A photo taken around 10 p.m. Tuesday and provided to Kyodo News by a resident of the village of Tonaki in Okinawa Prefecture shows a U.S. military AH-1 attack helicopter at a village-operated heliport on Tonaki Island. | KYODO NAHA, OKINAWA PREF. – A U.S. military helicopter made a forced landing Tuesday night on a tiny island in Okinawa, local police said, making it the third such incident in the island prefecture in less than a month.
The AH-1 attack helicopter made what the U.S. military called a precautionary landing at 8 p.m. at a heliport operated by the village of Tonaki, west of Okinawa’s main island. The two crew members aboard the helicopter were not injured, according to the police.
A malfunction in the hydraulic system was detected, they said.
According to Japanese government sources, the U.S. military has told the Japanese government a warning light came on and led to the landing of the AH-1, which belongs to U.S. Marine Corps Air Station Futenma in Okinawa.

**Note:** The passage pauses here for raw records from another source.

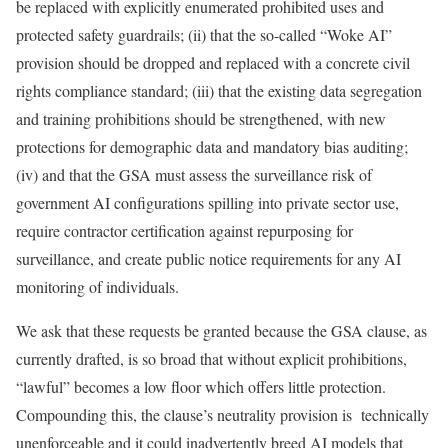
be replaced with explicitly enumerated prohibited uses and
protected safety guardrails; (ii) that the so-called “Woke AI”
provision should be dropped and replaced with a concrete civil
rights compliance standard; (iii) that the existing data segregation
and training prohibitions should be strengthened, with new
protections for demographic data and mandatory bias auditing;
(iv) and that the GSA must assess the surveillance risk of
government AI configurations spilling into private sector use,
require contractor certification against repurposing for
surveillance, and create public notice requirements for any AI
monitoring of individuals.
We ask that these requests be granted because the GSA clause, as
currently drafted, is so broad that without explicit prohibitions,
“lawful” becomes a low floor which offers little protection.
Compounding this, the clause’s neutrality provision is technically
unenforceable and it could inadvertently breed AI models that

The U.S. military also told Japan it will send mechanics to the island Wednesday. If no problems are found in the aircraft, the helicopter is expected to head back to Futenma, the sources said.
The incident is likely to further fuel safety concerns, as Japan’s central and regional governments have recently been questioning the frequency of accidents involving U.S. military aircraft in Okinawa, which hosts the bulk of U.S. forces in Japan.
“We’re lost for words. Simmering anger among the people in the prefecture could explode,” a senior Okinawa government official told reporters.
Two forced landings occurred earlier in the month. In one of the cases, an AH-1 made a precautionary landing at a waste disposal site in the village of Yomitan.
In December, a window fell from a CH-53E large transport helicopter as it was flying over an elementary school just outside the Futenma base.
No one was injured in the three incidents.
Tonaki Island is located about 58 km northwest of Okinawa’s capital Naha. The population of the village was 378 as of the end of December.